Collected data entries:
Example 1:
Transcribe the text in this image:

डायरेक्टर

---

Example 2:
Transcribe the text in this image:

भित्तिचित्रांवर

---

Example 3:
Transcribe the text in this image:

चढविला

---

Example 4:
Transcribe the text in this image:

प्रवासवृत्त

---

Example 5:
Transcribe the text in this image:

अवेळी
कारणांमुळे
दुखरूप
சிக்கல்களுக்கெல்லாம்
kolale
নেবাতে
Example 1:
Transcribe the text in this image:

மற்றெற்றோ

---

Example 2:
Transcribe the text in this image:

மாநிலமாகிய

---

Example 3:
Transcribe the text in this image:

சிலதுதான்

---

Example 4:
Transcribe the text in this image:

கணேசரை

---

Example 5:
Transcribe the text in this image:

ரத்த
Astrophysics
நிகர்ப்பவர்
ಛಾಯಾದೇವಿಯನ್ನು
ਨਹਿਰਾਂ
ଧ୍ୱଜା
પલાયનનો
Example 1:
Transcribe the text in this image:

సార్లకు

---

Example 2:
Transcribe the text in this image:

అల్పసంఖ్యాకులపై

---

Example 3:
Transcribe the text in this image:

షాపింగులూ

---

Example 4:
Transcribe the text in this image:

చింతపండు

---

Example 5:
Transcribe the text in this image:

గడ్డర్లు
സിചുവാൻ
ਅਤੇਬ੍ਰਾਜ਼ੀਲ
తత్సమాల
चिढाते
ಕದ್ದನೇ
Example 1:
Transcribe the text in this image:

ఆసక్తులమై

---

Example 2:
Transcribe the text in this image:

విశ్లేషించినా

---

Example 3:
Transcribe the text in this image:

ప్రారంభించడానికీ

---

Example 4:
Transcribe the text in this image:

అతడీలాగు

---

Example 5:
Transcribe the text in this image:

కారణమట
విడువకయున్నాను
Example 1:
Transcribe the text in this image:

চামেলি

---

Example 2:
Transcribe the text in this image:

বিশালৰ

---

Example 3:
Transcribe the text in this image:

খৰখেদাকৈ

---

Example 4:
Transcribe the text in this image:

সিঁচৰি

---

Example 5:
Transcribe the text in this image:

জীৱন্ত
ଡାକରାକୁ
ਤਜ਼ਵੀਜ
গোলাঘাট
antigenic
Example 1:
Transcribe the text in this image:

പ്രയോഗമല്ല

(WHAT TO PRODUCE) Whatever appears in the lines above should be copied exactly.

(EXERCISE RESULT)
Example 1:
Transcribe the text in this image:

डायरेक्टर

---

Example 2:
Transcribe the text in this image:

भित्तिचित्रांवर

---

Example 3:
Transcribe the text in this image:

चढविला

---

Example 4:
Transcribe the text in this image:

प्रवासवृत्त

---

Example 5:
Transcribe the text in this image:

अवेळी
कारणांमुळे
दुखरूप
சிக்கல்களுக்கெல்லாம்
kolale
নেবাতে
Example 1:
Transcribe the text in this image:

மற்றெற்றோ

---

Example 2:
Transcribe the text in this image:

மாநிலமாகிய

---

Example 3:
Transcribe the text in this image:

சிலதுதான்

---

Example 4:
Transcribe the text in this image:

கணேசரை

---

Example 5:
Transcribe the text in this image:

ரத்த
Astrophysics
நிகர்ப்பவர்
ಛಾಯಾದೇವಿಯನ್ನು
ਨਹਿਰਾਂ
ଧ୍ୱଜା
પલાયનનો
Example 1:
Transcribe the text in this image:

సార్లకు

---

Example 2:
Transcribe the text in this image:

అల్పసంఖ్యాకులపై

---

Example 3:
Transcribe the text in this image:

షాపింగులూ

---

Example 4:
Transcribe the text in this image:

చింతపండు

---

Example 5:
Transcribe the text in this image:

గడ్డర్లు
സിചുവാൻ
ਅਤੇਬ੍ਰਾਜ਼ੀਲ
తత్సమాల
चिढाते
ಕದ್ದನೇ
Example 1:
Transcribe the text in this image:

ఆసక్తులమై

---

Example 2:
Transcribe the text in this image:

విశ్లేషించినా

---

Example 3:
Transcribe the text in this image:

ప్రారంభించడానికీ

---

Example 4:
Transcribe the text in this image:

అతడీలాగు

---

Example 5:
Transcribe the text in this image:

కారణమట
విడువకయున్నాను
Example 1:
Transcribe the text in this image:

চামেলি

---

Example 2:
Transcribe the text in this image:

বিশালৰ

---

Example 3:
Transcribe the text in this image:

খৰখেদাকৈ

---

Example 4:
Transcribe the text in this image:

সিঁচৰি

---

Example 5:
Transcribe the text in this image:

জীৱন্ত
ଡାକରାକୁ
ਤਜ਼ਵੀਜ
গোলাঘাট
antigenic
Example 1:
Transcribe the text in this image:

പ്രയോഗമല്ല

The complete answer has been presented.